JOEL DAY
The world "shouldn't underestimate" Russia in the Ukraine war despite a year of setbacks and embarrassments, Express.co.uk has been told. It comes as the country is believed to be preparing to send hundreds of thousands of conscripts to the frontline in eastern Ukraine, where a long and bloody battle has been taking place for months. Intense fighting is happening in and around the city of Bakhmut, and both Russia and Ukraine are struggling to replenish their dwindling ammunition stores.
Reports now suggest that soldiers in the region are increasingly fighting in close combat situations, with the UK Defence Ministry claiming Russian troops are resorting to fighting with shovels.
It all points to a Russia seriously on the back foot and one that may not be able to hold out for much longer without the help of foreign powers.
Yet, while the situation appears to be falling out of Vladimir Putin's favour, some are still weary of calling short the country's chances.
What Moscow currently lacks in firepower and international support it makes up for in sheer manpower.
A Ukrainian soldier in a Bakhmut trench — fighitng in the eastern city is increasingly scrappy (Image: GETTY)
It has millions of men of fighting age at its disposal if it decides that calling conscription is the only way to solve the problem.
Yet, this is not its only trump card. As Dr Neil Melvin, Director of International Security Studies at the Royal United Services Institute (RUSI) said, Russia appears to be regrouping and reevaluating behind closed doors.
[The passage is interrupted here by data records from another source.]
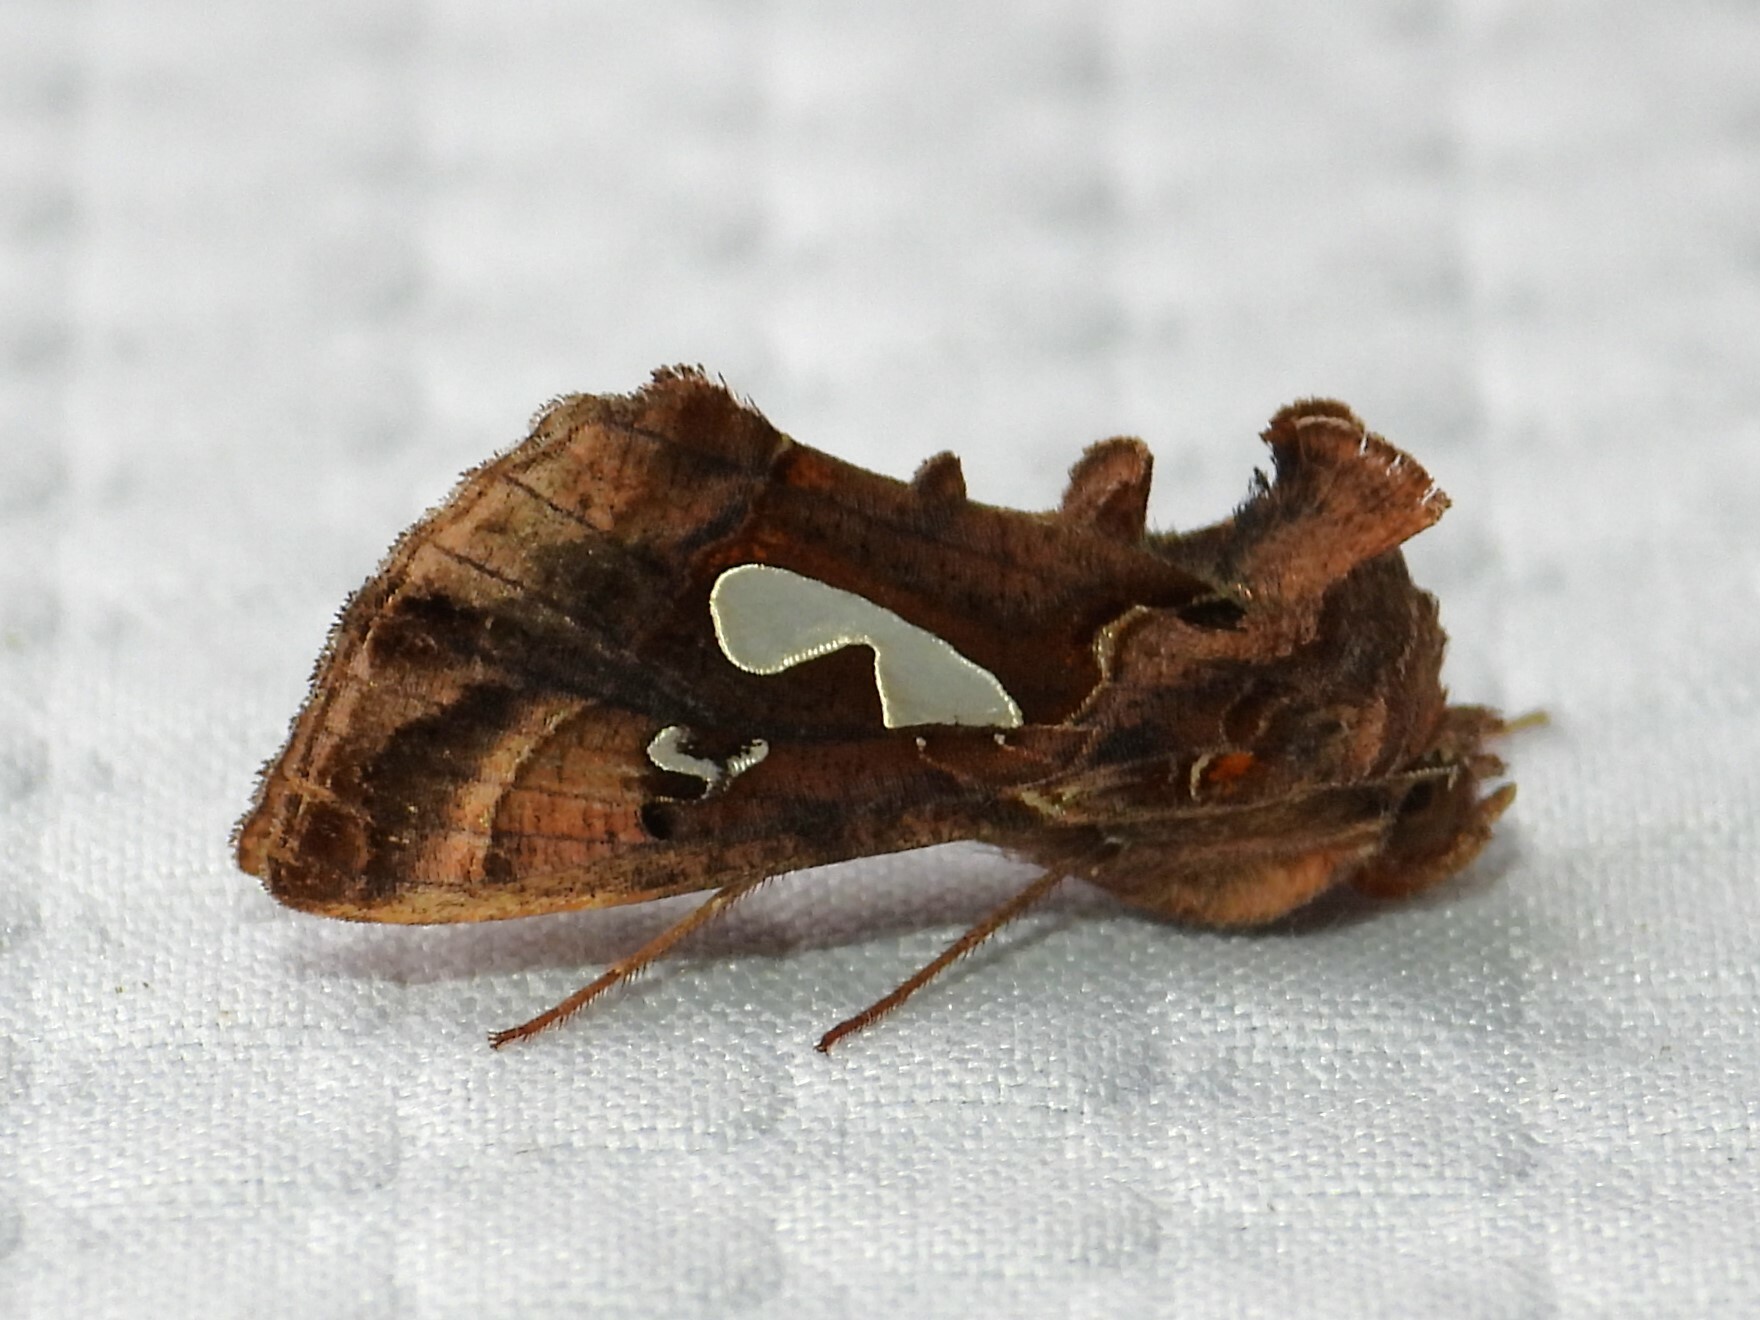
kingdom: Animalia
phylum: Arthropoda
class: Insecta
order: Lepidoptera
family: Noctuidae
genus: Megalographa
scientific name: Megalographa biloba
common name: Cutworm
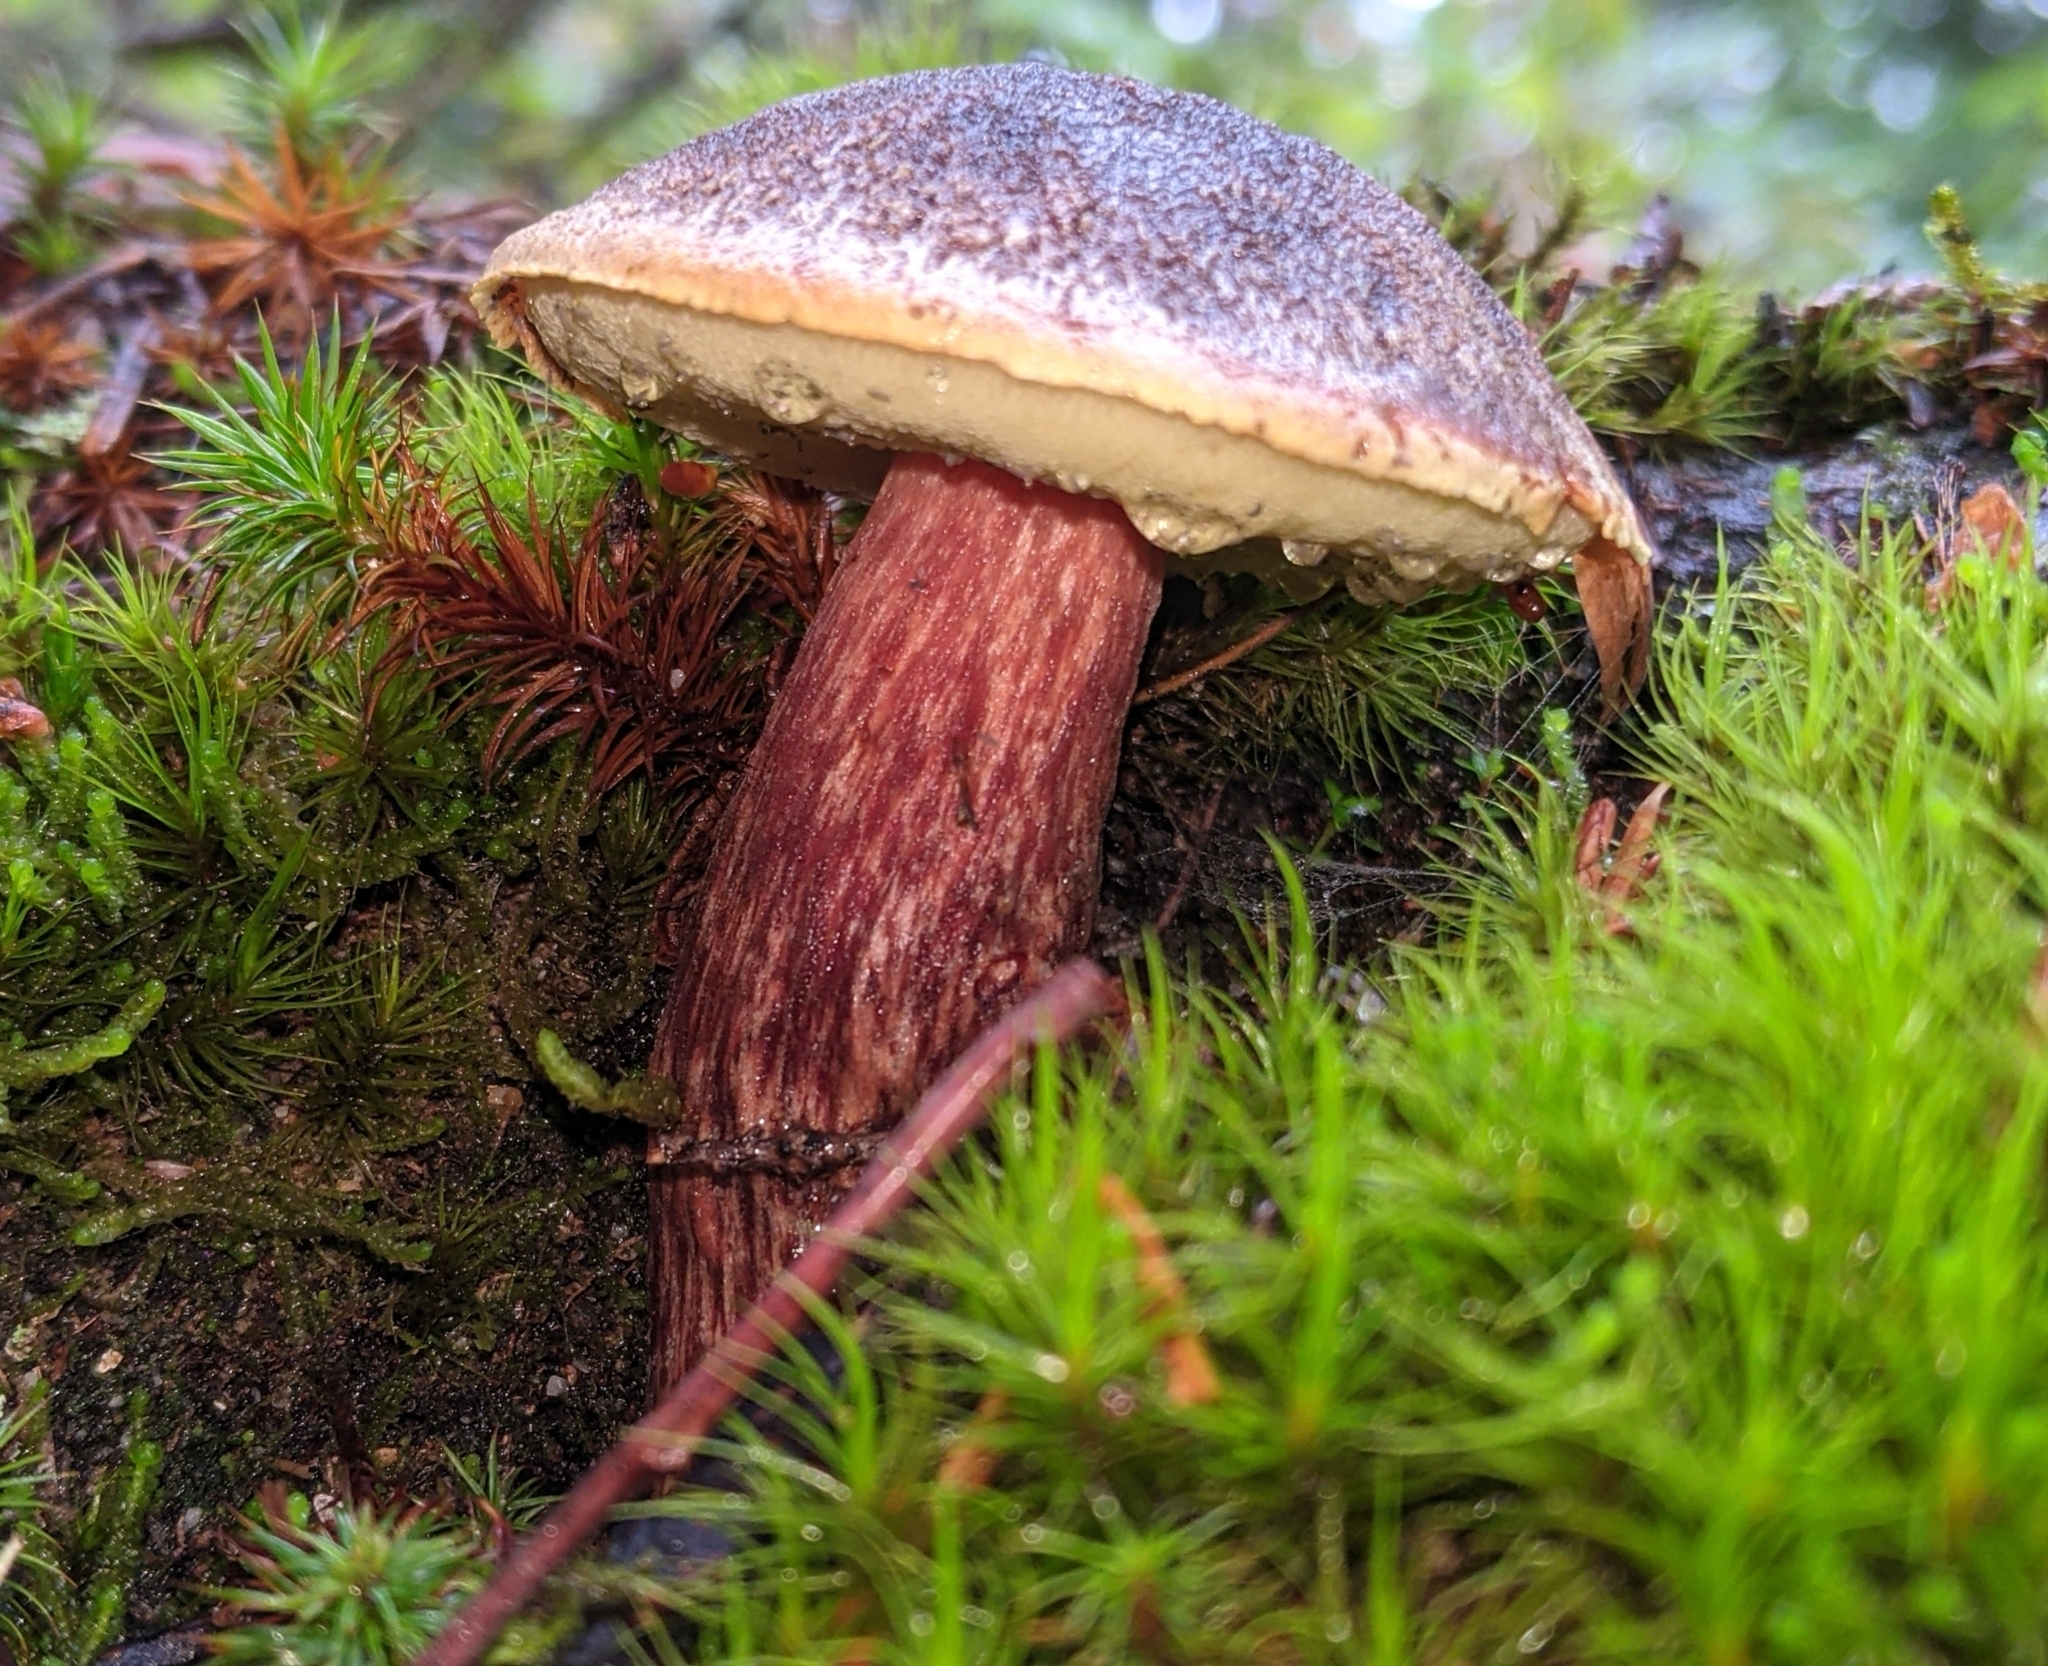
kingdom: Fungi
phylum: Basidiomycota
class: Agaricomycetes
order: Boletales
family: Boletaceae
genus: Aureoboletus
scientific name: Aureoboletus mirabilis
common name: Admirable bolete
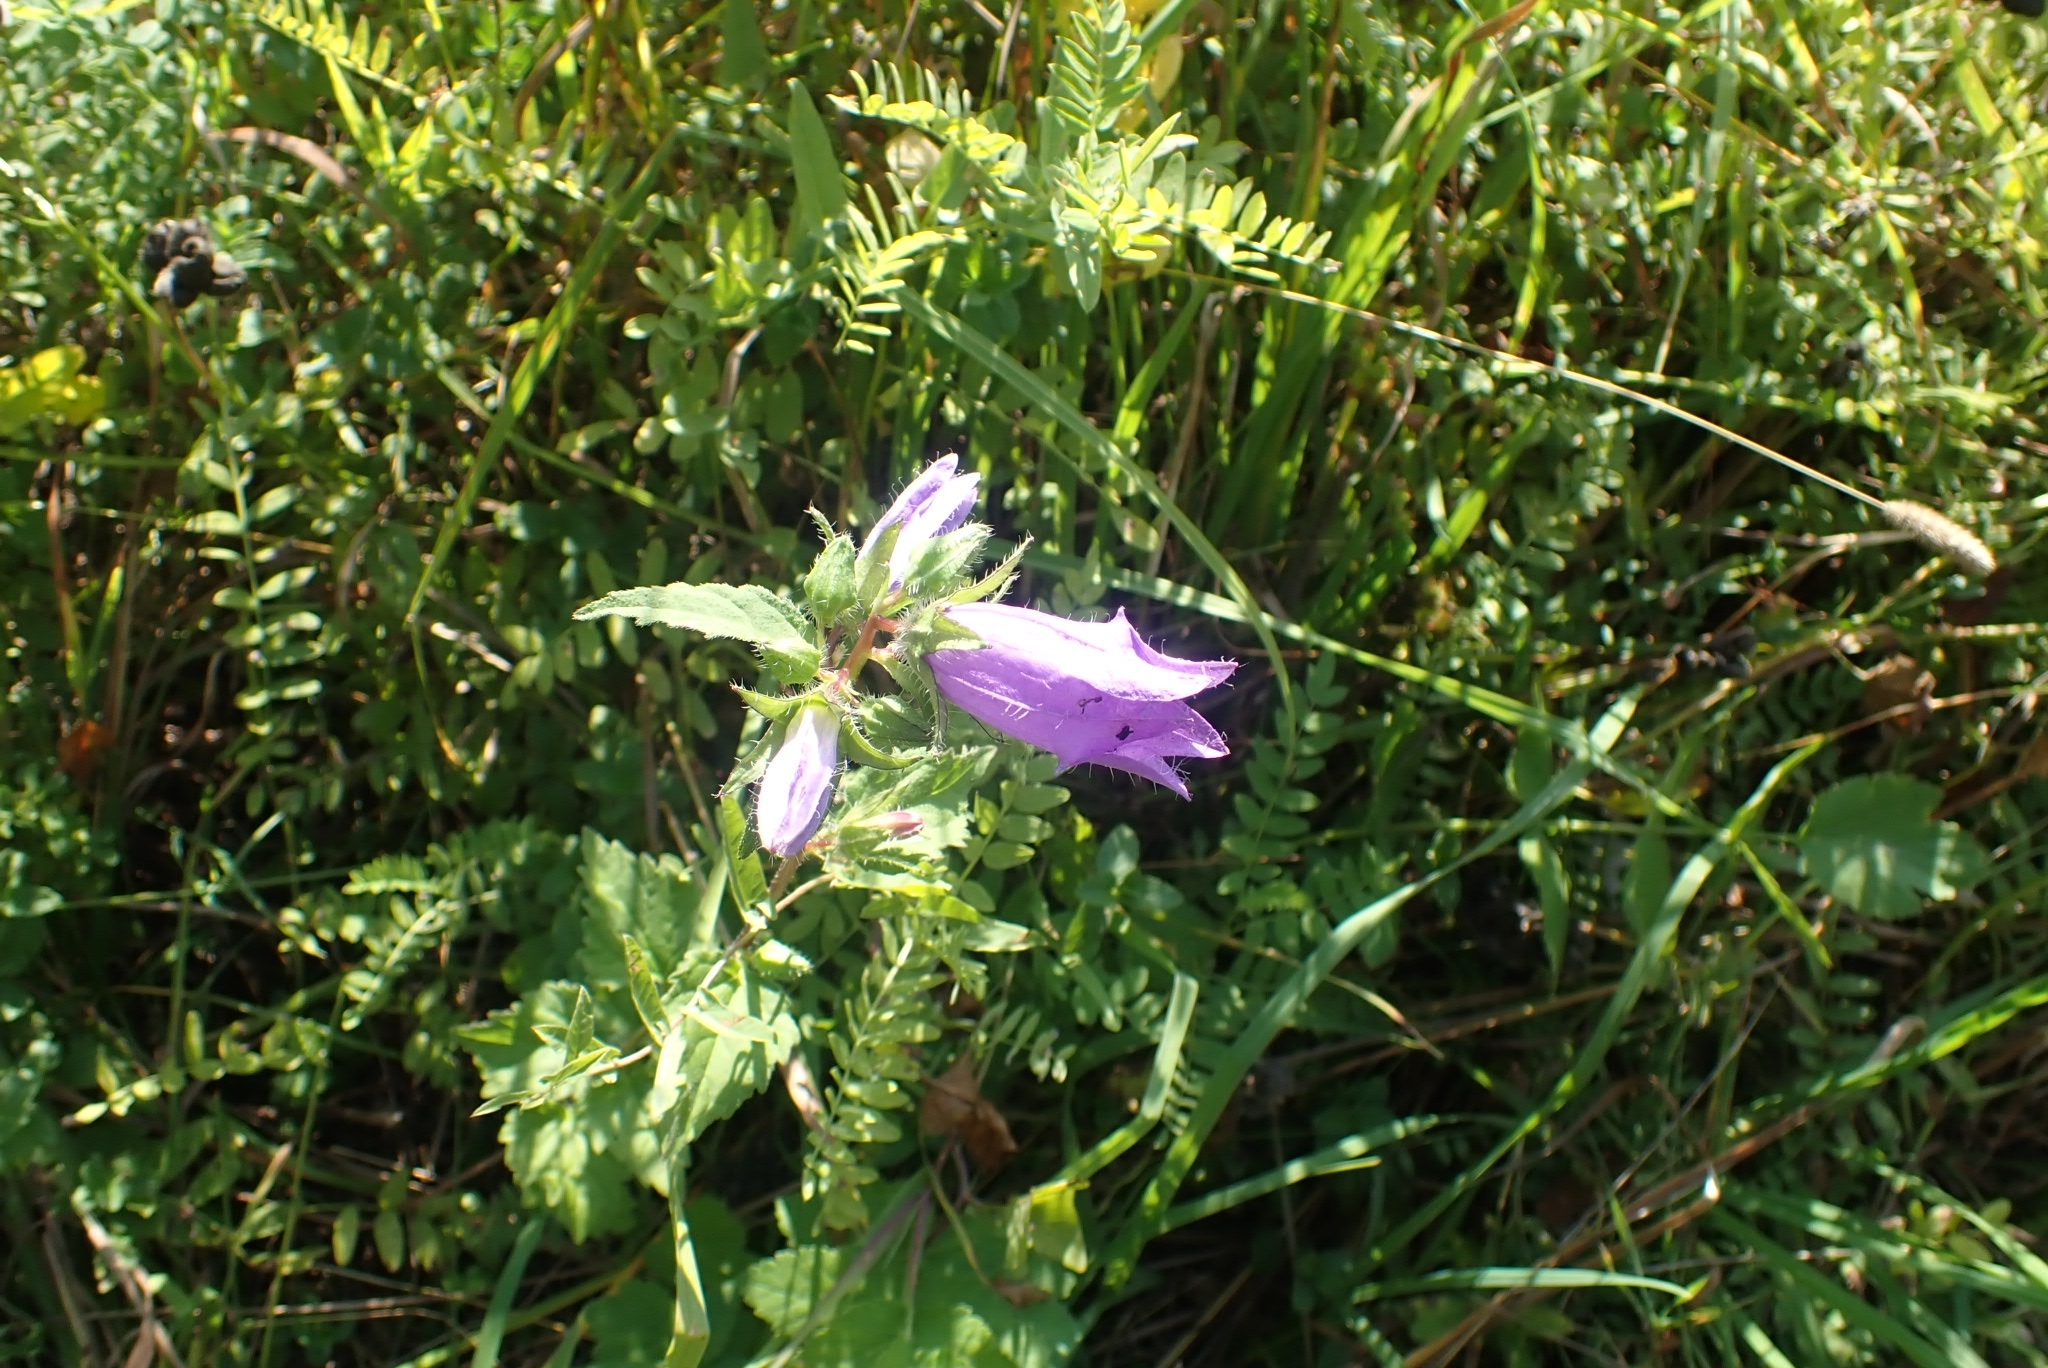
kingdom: Plantae
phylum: Tracheophyta
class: Magnoliopsida
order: Asterales
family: Campanulaceae
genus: Campanula
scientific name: Campanula trachelium
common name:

Looking to the near future of the war, he told Express.co.uk: "I think what we have seen is that the Russians are improving.
"We shouldn't underestimate their ability to adapt and get better. They're still making a lot of mistakes and they seem to have wasted a lot of lives and a lot of equipment.
"But they've also mobilised a lot more people and they've also begun to mobilise more equipment, and they're making more equipment.
"They're strengthening their command and control, and they've been bringing in these mercenary groups like Wagner. And these groups have begun operating into a single command structure.
“The Russians are still performing badly, but they are getting better. This is something we have to watch quite carefully.”
Groups like Wagner, headed by Yevgeny Prigozhin, a friend of Putin's, this week called out Moscow after he claimed his men, trying to seize Bakhmut, were running out of ammunition.
Speaking in a video posted to social media, he said the event unfolding was either "ordinary bureaucracy or a betrayal" — perhaps a hint as to the direction Russian mercenary groups in Ukraine are heading.
Mr Prigozhin said his group had been expecting a shipment of ammunition from Russia which never arrived. He said: "If we step back, then we will go down in history forever as the people who took the main step to lose the war.
"And this is precisely the problem with that same shell hunger [ammunition shortage]. This is not my opinion, but ordinary fighters...
"What if they [the Russian authorities] want to set us up, saying that we are scoundrels, and that's why they don't give us ammunition, they don't give us weapons, and they don't let us replenish our personnel, including from among the imprisoned people?"
He went on to claim that without his troops, the Ukrainian frontline would collapse and Russia forced to retreat to its own borders.
Relations between Wagner and the Kremlin have grown increasingly tense, and Putin appears unworried about the prospect of the group leaving Ukraine.
In January, Ukrainian intelligence suggested that Putin was preparing to send 500,000 conscripts to fight in the country.
Vadym Skibitsky, Ukraine’s deputy military intelligence chief, said he believed the conscripts would be used as part of Russia's spring and summer offensive in the east and south of the country.
Ukraine has received billions of pounds worth of military aid from around the world (Image: Express Newspapers)
Putin has largely rebuffed these claims, saying it was "pointless" to talk about a new mobilisation, claiming that he had only sent half of those already called up to Ukraine.
However, some reservists in the country say they fear that that is exactly what is going to happen.
Sergei, a Russian man who spoke to Politico, said he had initially fled to Finland when the mobilisation began in September. He has since returned to Moscow, and said: "I carry my papers on me at all times. My military ID, which states I have a health condition, and my work pass."
When Russia began its first mass mobilisation late last year, it largely recruited soldiers from the far-flung regions of the federation, places in the east and the Caucasus.
Military figures who arrived to take the young men away were met by fierce protests from town and city folk.
Authority buildings were set on fire, and one officer drafting residents in Ust-Ilimsk, Irkutsk, was shot at point-blank range.
Whether Putin calls for another round of mobilisation is up for debate, but Russia is currently gearing up for its spring offensive as conditions get better.
For Dr Melvin, a pessimistic scenario may well begin to unfold: "Perhaps the Ukrainians can't beat the Russians. The Russians are going to throw in as many people as it takes, and pay whatever economic costs."